===== EXTRACT PROVIDED

I. Executive Order 13211 (Energy Effects)
FTA has analyzed this action under E.O. 13211 ("Actions Concerning Regulations That Significantly Affect Energy Supply, Distribution, or Use"). FTA has determined this action is not a significant energy action under that order and is not likely to have a significant adverse effect on the supply, distribution, or use of energy. Therefore, a Statement of Energy Effects is not required.
J. Regulation Identifier Number (RIN)
A Regulation Identifier Number (RIN) is assigned to each regulatory action listed in the Unified Agenda of Federal Regulations. The Regulatory Information Service Center publishes the Unified Agenda in April and October of each year. The RIN number contained in the heading of this document can be used to cross-reference this rule with the Unified Agenda.

==========

__REQUIRED TASKS__
A. Name the aspects of energy that, according to the extract, the action is not likely to significantly and adversely affect.
B. Summarize the extract in two sentences.
The lines after this point come from a different source.

===== EXTRACTED INFORMATION

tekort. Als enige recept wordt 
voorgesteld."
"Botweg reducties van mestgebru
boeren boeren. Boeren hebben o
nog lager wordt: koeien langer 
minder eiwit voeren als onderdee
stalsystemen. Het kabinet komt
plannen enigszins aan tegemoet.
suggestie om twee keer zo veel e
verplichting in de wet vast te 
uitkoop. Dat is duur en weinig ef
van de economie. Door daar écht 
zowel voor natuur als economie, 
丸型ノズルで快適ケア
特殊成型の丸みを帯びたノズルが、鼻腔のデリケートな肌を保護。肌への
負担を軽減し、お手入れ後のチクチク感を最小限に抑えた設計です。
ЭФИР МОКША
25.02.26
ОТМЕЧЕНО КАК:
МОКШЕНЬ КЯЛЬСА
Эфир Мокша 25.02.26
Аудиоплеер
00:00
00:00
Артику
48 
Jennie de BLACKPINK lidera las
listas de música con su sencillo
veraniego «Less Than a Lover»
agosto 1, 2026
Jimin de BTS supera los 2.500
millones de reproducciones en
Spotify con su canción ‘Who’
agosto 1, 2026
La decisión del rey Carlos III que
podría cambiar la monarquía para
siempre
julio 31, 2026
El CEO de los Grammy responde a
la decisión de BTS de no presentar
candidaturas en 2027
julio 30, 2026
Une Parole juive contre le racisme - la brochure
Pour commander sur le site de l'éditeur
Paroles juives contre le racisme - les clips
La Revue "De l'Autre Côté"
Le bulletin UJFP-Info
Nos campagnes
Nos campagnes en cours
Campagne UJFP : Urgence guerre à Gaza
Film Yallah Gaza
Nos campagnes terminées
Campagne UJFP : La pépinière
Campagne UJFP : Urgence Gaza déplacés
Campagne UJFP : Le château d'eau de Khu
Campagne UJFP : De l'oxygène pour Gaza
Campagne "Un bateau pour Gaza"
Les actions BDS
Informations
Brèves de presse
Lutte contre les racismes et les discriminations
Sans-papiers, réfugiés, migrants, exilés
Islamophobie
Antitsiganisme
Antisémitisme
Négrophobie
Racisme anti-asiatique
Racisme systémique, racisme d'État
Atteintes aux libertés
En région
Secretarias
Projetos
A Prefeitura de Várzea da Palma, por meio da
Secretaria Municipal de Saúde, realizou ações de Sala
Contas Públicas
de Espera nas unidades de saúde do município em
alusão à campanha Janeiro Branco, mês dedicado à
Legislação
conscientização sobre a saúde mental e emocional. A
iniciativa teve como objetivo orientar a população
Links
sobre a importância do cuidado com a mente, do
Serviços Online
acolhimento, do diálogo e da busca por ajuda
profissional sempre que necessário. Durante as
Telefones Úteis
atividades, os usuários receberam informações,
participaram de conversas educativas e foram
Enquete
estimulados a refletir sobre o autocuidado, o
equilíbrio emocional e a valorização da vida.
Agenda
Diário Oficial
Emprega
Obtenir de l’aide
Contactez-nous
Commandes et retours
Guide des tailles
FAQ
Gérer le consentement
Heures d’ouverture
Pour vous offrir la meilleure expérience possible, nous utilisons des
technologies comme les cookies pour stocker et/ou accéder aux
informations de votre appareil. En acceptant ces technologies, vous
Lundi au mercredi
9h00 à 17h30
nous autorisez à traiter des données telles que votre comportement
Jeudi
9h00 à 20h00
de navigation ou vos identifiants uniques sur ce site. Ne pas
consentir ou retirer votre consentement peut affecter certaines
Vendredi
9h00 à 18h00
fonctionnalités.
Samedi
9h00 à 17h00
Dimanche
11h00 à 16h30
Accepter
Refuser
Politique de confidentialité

==========

__EXERCISE ANSWERS__
A. Supply, distribution, and use.

B. FTA analyzed the action under E.O. 13211 and determined it is not a significant energy action and is not likely to significantly and adversely affect the supply, distribution, or use of energy, so no Statement of Energy Effects is required. Each regulatory action in the Unified Agenda of Federal Regulations, which the Regulatory Information Service Center publishes every April and October, receives a Regulation Identifier Number, and the RIN in this document's heading can be used to cross-reference the rule with the Unified Agenda.